| Objective 1 |
Reproduce the stretch of the CGIAR evaluation guidelines page from "FAQs tab have" through "including in CGIAR." word for word.

| Document excerpt |

-- Begin --

Applying Quality of Research for Development Frame of Reference to Process and Performance Evaluations

coverThese pioneering evaluation guidelines provide the framing, criteria, dimensions, and methods for assessing the quality of CGIAR research for development. They can be adapted by like-minded organizations conducting research for development (R4D).

Rigorous, independent, and external evaluations form the foundation of CGIAR’s effort to inform the design of interventions, provide actionable evidence to support management and governance decisions, and ensure a high level of accountability to donors. In 2022, the CGIAR System Council and Board approved the CGIAR Evaluation Framework and Policy accompanied by specific guidelines to facilitate uptake of the framework and policy.

Learn more about this publication


Listen to the podcast EvalEdge Episode#19: CGIAR's IAES Guidelines on Evaluating Quality of Research for Development in which the IAES Evaluation lead, Ms Svetlana Negroustoueva, presents the guidelines.

Soliciting Input and Feedback

For queries and feedback about learning from the roll-out and application of this Beta version contact the Evaluation Function within the Independent Advisory and Evaluation Service (IAES) of CGIAR at

Frequently Asked Questions (FAQs)

FAQs tab have been developed below and will be updated to facilitate roll-out and learning to best ensure effective and cost-efficient evaluations, including in CGIAR.

Key Concepts and Definitions

1. Is there a confounding of quality of science with quality of research in the Guidelines?

For grounding, the Guidelines use definitions of “science” and “research” from the CGIAR 2030 Strategy (page 1). Research is defined as the “Generation and communication of data, information and knowledge on an empirical basis.” Science refers to “Rigorous theory-based research.” Consequently, science is part of research. Evaluating QoS is an integral part of evaluating QoR. The intent is not to mandate use of the same terminology in other contexts; clear reference was needed to ground this document.

-- End --

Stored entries

-- Begin --

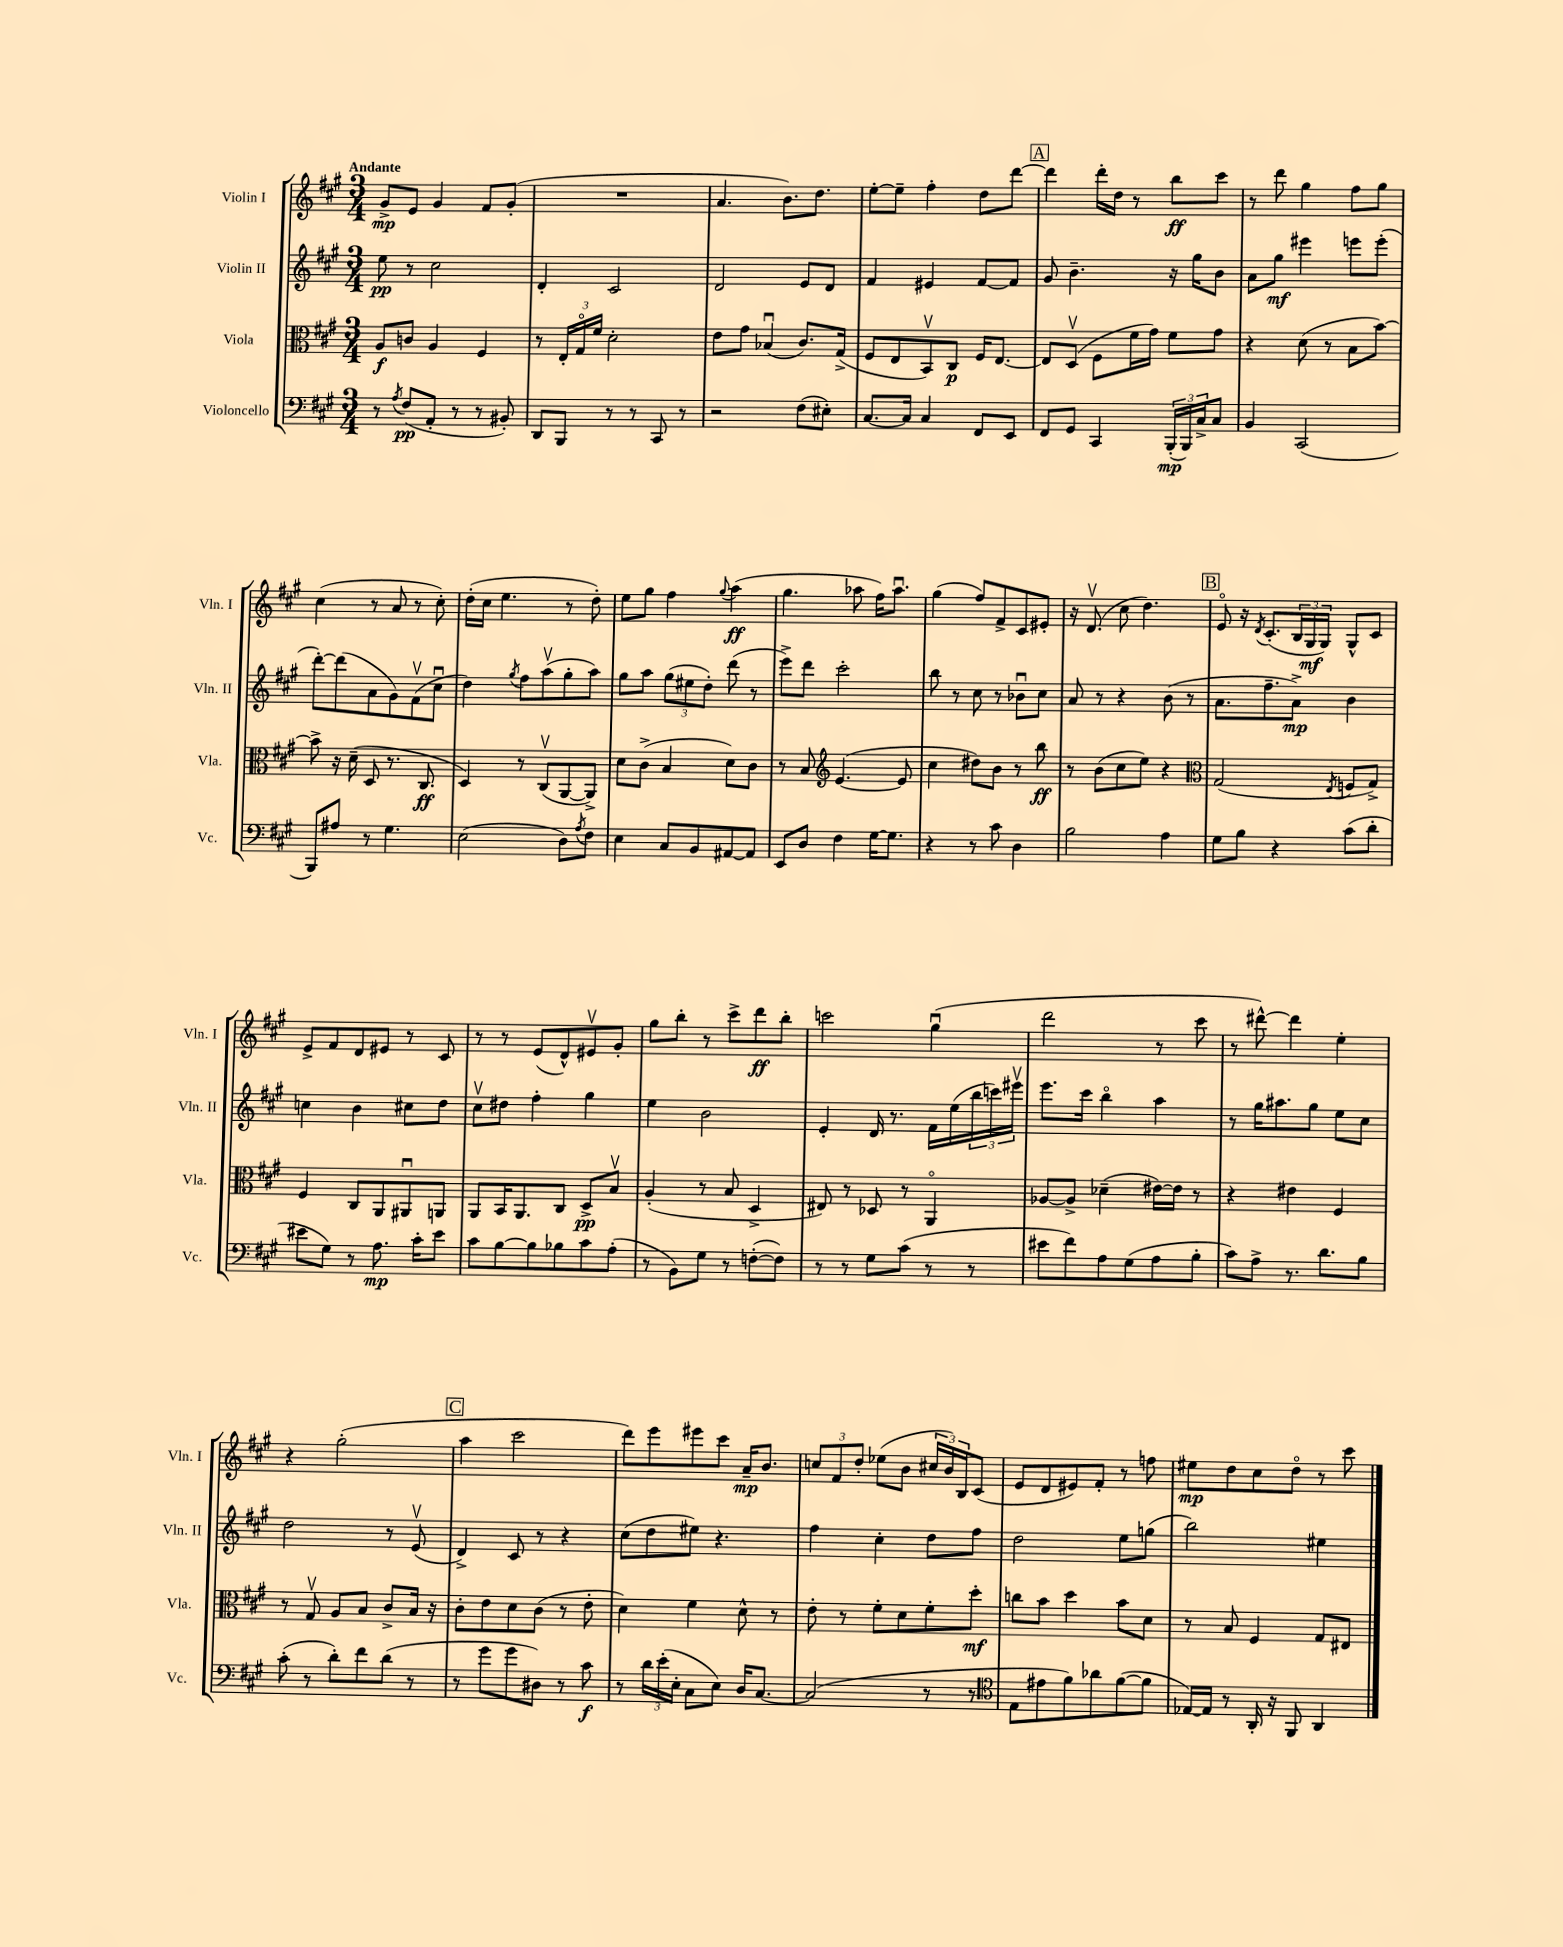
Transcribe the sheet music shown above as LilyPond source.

<<
\new StaffGroup <<
\new Staff = "s0" \with { instrumentName = "Violin I" shortInstrumentName = "Vln. I" } {
    \clef treble \key a \major \numericTimeSignature \time 3/4 \tempo "Andante"
    gis'8->\mp e'8 gis'4 fis'8 gis'8-.( |
    R2. |
    a'4. b'8.) d''8. |
    e''8~-. e''8-- fis''4-. d''8 d'''8~ |
    \mark \markup { \box "A" } d'''4 d'''16-. d''16 r8 b''8\ff cis'''8 |
    r8 d'''8 gis''4 fis''8 gis''8 |
    cis''4( r8 a'8 r8 cis''8-.) |
    d''16-.( cis''16 e''4. r8 d''8-.) |
    e''8 gis''8 fis''4 \appoggiatura { gis''8 } a''4\ff( |
    gis''4. aes''8 fis''16) aes''8.\downbow |
    gis''4( fis''8) fis'8-> cis'8 eis'8-. |
    r16 d'8.\upbow( cis''8 d''4.) |
    \mark \markup { \box "B" } e'8\flageolet r16 \acciaccatura { d'8 } cis'8.-.( \tuplet 3/2 { b16 gis16\mf gis16) } gis8-^ cis'8 |
    e'8-> fis'8 d'8 eis'8 r8 cis'8 |
    r8 r8 e'8( d'8-^) eis'8\upbow gis'8-. |
    gis''8 b''8-. r8 cis'''8-> d'''8\ff b''8-. |
    c'''2 gis''4\downbow( |
    d'''2 r8 cis'''8 |
    r8 dis'''8~-^) dis'''4 e''4-. |
    r4 gis''2-.( |
    \mark \markup { \box "C" } a''4 cis'''2 |
    d'''8) e'''8 eis'''8 cis'''8 a'16--\mp b'8. |
    \tuplet 3/2 { c''8 fis'8 d''8-. } ees''8( b'8 \tuplet 3/2 { cis''16 b'16) b16 } cis'8( |
    e'8 d'8 eis'8) fis'8-. r8 f''8 |
    eis''8\mp d''8 cis''8 d''8\flageolet r8 cis'''8 \bar "|." |
}
\new Staff = "s1" \with { instrumentName = "Violin II" shortInstrumentName = "Vln. II" } {
    \clef treble \key a \major \numericTimeSignature \time 3/4
    e''8\pp r8 cis''2 |
    d'4-. cis'2 |
    d'2 e'8 d'8 |
    fis'4 eis'4 fis'8~ fis'8 |
    \mark \markup { \box "A" } gis'8 b'4.-- r16 gis''16 b'8 |
    a'8 gis''8\mf eis'''4 e'''8 e'''8-.( |
    d'''8~-.) d'''8( a'8 gis'8) fis'8\upbow( cis''8\downbow |
    d''4) \acciaccatura { gis''8 } fis''8 a''8\upbow( gis''8-. a''8) |
    gis''8 a''8 \tuplet 3/2 { gis''8( eis''8 d''8-.) } d'''8( r8 |
    e'''8->) d'''8 cis'''2-. |
    b''8 r8 cis''8 r8 bes'8\downbow cis''8 |
    a'8 r8 r4 b'8( r8 |
    \mark \markup { \box "B" } a'8. fis''8.-- a'8->\mp) b'4 |
    c''4 b'4 cis''8 d''8 |
    cis''8\upbow dis''8 fis''4-. gis''4 |
    e''4 b'2 |
    e'4-. d'16 r8. fis'16 e''16( \tuplet 3/2 { b''16 c'''16) eis'''16\upbow } |
    e'''8. cis'''16 b''4\flageolet a''4 |
    r8 gis''16 ais''8. gis''8 e''8 cis''8 |
    d''2 r8 e'8\upbow( |
    \mark \markup { \box "C" } d'4->) cis'8 r8 r4 |
    cis''8( d''8 eis''8) r4. |
    fis''4 cis''4-. d''8 fis''8 |
    d''2 e''8 g''8( |
    b''2) eis''4 \bar "|." |
}
\new Staff = "s2" \with { instrumentName = "Viola" shortInstrumentName = "Vla." } {
    \clef alto \key a \major \numericTimeSignature \time 3/4
    a8\f c'8 a4 fis4 |
    r8 \tuplet 3/2 { e16-. gis16\flageolet fis'16 } d'2-. |
    e'8 gis'8 bes4\downbow( cis'8.) gis16->( |
    fis8 e8 b,8\upbow) cis8\p fis16 e8.~ |
    \mark \markup { \box "A" } e8 d8\upbow( fis8 fis'16 gis'16) fis'8 gis'8 |
    r4 d'8( r8 b8 b'8~) |
    b'8-> r16 d'16--( d8 r8. cis8.\ff |
    d4) r8 cis8\upbow( a,8~ a,8->) |
    d'8 cis'8->( b4 d'8) cis'8 |
    r8 b8 \clef treble e'4.~( e'8 |
    cis''4 dis''8) b'8 r8 b''8\ff |
    r8 b'8( cis''8 e''8) r4 |
    \mark \markup { \box "B" } \clef alto gis2( \acciaccatura { e8 } f8 gis8->) |
    fis4 cis8 a,8 ais,8\downbow a,8 |
    a,8 b,16 a,8. cis8 d8->\pp b8\upbow |
    a4-.( r8 b8 d4-> |
    eis8) r8 des8 r8 a,4\flageolet |
    aes8~ aes8-> des'4--( eis'16~) eis'16 r8 |
    r4 eis'4 fis4 |
    r8 gis8\upbow a8 b8 cis'8-> b16 r16 |
    \mark \markup { \box "C" } cis'8-. e'8 d'8 cis'8( r8 e'8-. |
    d'4) fis'4 d'8-^ r8 |
    e'8-. r8 fis'8-. d'8 fis'8-. d''8-.\mf |
    c''8 b'8 d''4 b'8 d'8 |
    r8 b8 fis4 gis8 eis8 \bar "|." |
}
\new Staff = "s3" \with { instrumentName = "Violoncello" shortInstrumentName = "Vc." } {
    \clef bass \key a \major \numericTimeSignature \time 3/4
    r8 \acciaccatura { a8 } fis8\pp( a,8-. r8 r8 bis,8-.) |
    d,8 b,,8 r8 r8 cis,8 r8 |
    r2 fis8( eis8-.) |
    cis8.~ cis16 cis4 fis,8 e,8 |
    \mark \markup { \box "A" } fis,8 gis,8 cis,4 \tuplet 3/2 { b,,16-.\mp( b,,16) cis16-> } cis8 |
    b,4 cis,2( |
    b,,8) ais8 r8 gis4. |
    e2( d8) \acciaccatura { a8 } fis8 |
    e4 cis8 b,8 ais,8~ ais,8 |
    e,8 d8 fis4 gis16~ gis8. |
    r4 r8 cis'8 d4 |
    b2 a4 |
    \mark \markup { \box "B" } gis8 b8 r4 cis'8( d'8-. |
    eis'8 gis8) r8 a8.\mp cis'16-. eis'8 |
    cis'8 b8~ b8 bes8 cis'8 a8-.( |
    r8 b,8) gis8 r8 f8~-.( f8) |
    r8 r8 gis8 cis'8( r8 r8 |
    eis'8 fis'8) a8 gis8( a8 b8-. |
    cis'8) a8-> r8. d'8. b8 |
    cis'8-.( r8 d'8-.) fis'8 d'8( r8 |
    \mark \markup { \box "C" } r8 gis'8 gis'8 dis8) r8 cis'8\f |
    r8 \tuplet 3/2 { d'16 e'16-.( e16-. } cis8 e8) d16 cis8.~ |
    cis2( r8 r8 |
    \clef tenor e8 eis'8 fis'8) aes'8 fis'8~( fis'8 |
    ees16~) ees16 r8 a,16-. r16 fis,8 a,4 \bar "|." |
}
>>
>>
\layout { \context { \Score \remove "Bar_number_engraver" } }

-- End --

| Objective 2 |
List every line in the rows above that contains the string "downbow", treating case as significant.

| Task result 1 |
FAQs tab have been developed below and will be updated to facilitate roll-out and learning to best ensure effective and cost-efficient evaluations, including in CGIAR.

| Task result 2 |
    gis''4. aes''8 fis''16) aes''8.\downbow |
    c'''2 gis''4\downbow( |
    d'''8~-.) d'''8( a'8 gis'8) fis'8\upbow( cis''8\downbow |
    b''8 r8 cis''8 r8 bes'8\downbow cis''8 |
    e'8 gis'8 bes4\downbow( cis'8.) gis16->( |
    fis4 cis8 a,8 ais,8\downbow a,8 |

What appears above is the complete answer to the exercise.